The current reform agenda, he said, consists of the following:

“The public schools will be increasingly burdened with educating students the charter schools do not want—those who live in poverty or have disabilities, placing the remaining public schools in a downward spiral, with a higher percentage of students requiring more services with decreased funding.”

Editorial

Before I started any website at all, I editorialized that the only thing that really matters in education is what happens between teachers and students in our schools. Education happens at the teacher-student interface, I argued, and what happens in Washington, Springfield, Annapolis, or even a principal’s office couldn’t hold a candle to what happens in a classroom.

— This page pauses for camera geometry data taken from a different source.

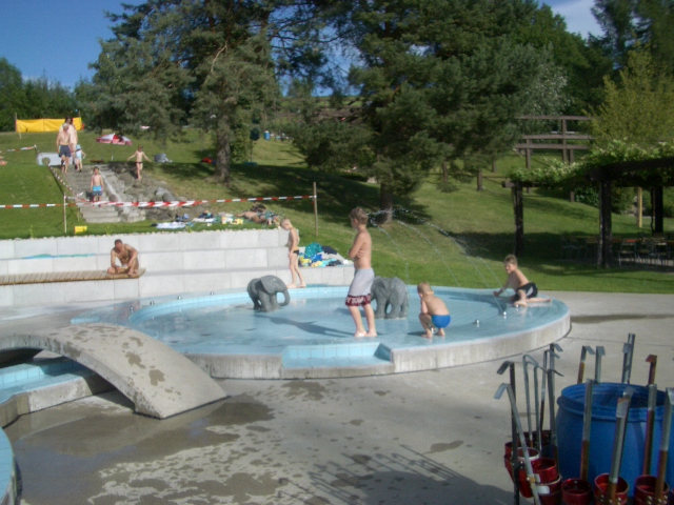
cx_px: 337
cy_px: 252
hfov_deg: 52.6
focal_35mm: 35
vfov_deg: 40.7
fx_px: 681
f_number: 4.3
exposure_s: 1/800
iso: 50
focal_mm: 5.8
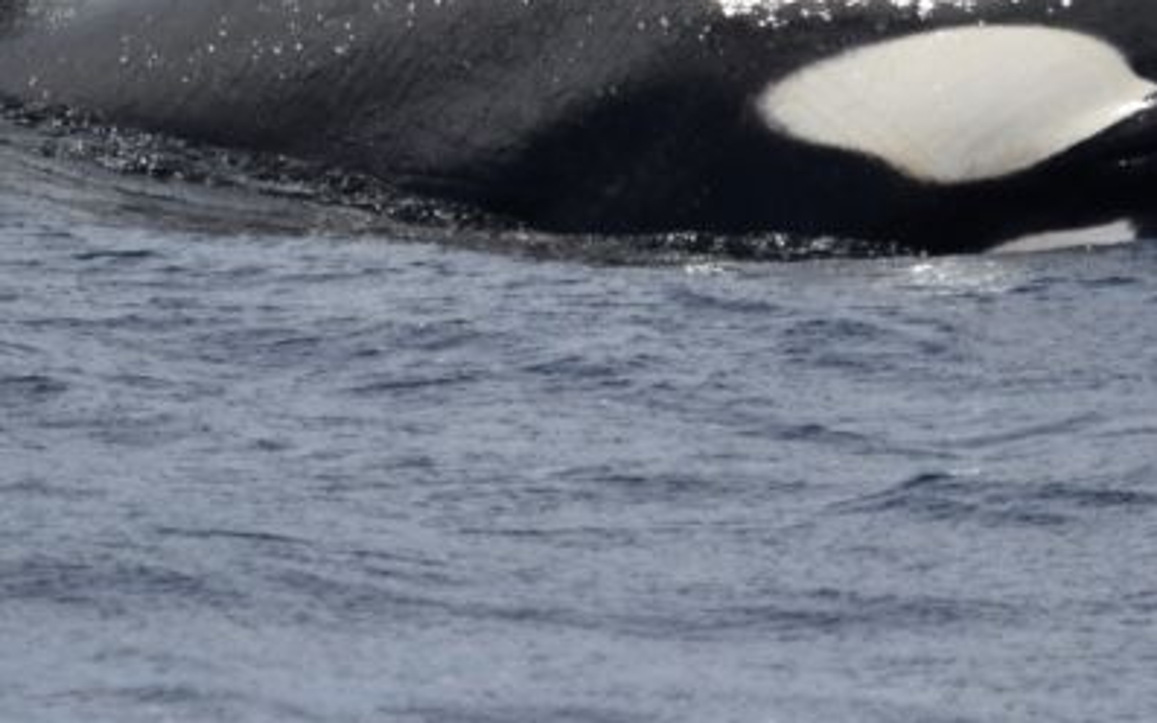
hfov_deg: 1.7
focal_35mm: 1232
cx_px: 630
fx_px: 38842
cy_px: -28
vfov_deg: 1.1
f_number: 6.3
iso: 1000
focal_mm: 600
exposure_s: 1/8000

It turns out, I was dead wrong, and I’m sorry about that.

Today, what happens in Washington matters most of all, but in my defense, I had no idea what No Child Left Behind and the standardized tests it brought—some of the worst tests kids have ever taken in the history of schools—could do.

But the shift away from the teacher-student interface and toward the government-corporation interface has happened. Academics like Mr Hursh complain, warn, and fly red flags from the decks of their ships, but the smart people—those attending public schools, in our cities now but in the suburbs soon—are desperate to find alternatives.

Public schools are on life support and may have already died in cities like Oakland, Philadelphia, Chicago. Smart families leave, of course, exacerbating the situation, and mayors and superintendents are quick to take steps to put neighborhood public schools out of their misery.

Oh, and about the kids—well—all I know is, they’re far away from the thoughts of anyone in Washington or in corporate boardrooms.

I miss the days when my biggest worry, in terms of interference with education, was what was happening in the principal’s office. Now I seem to be answering to philanthropists and captains of industry. Just a few more steps before absolute plutocracy sets in.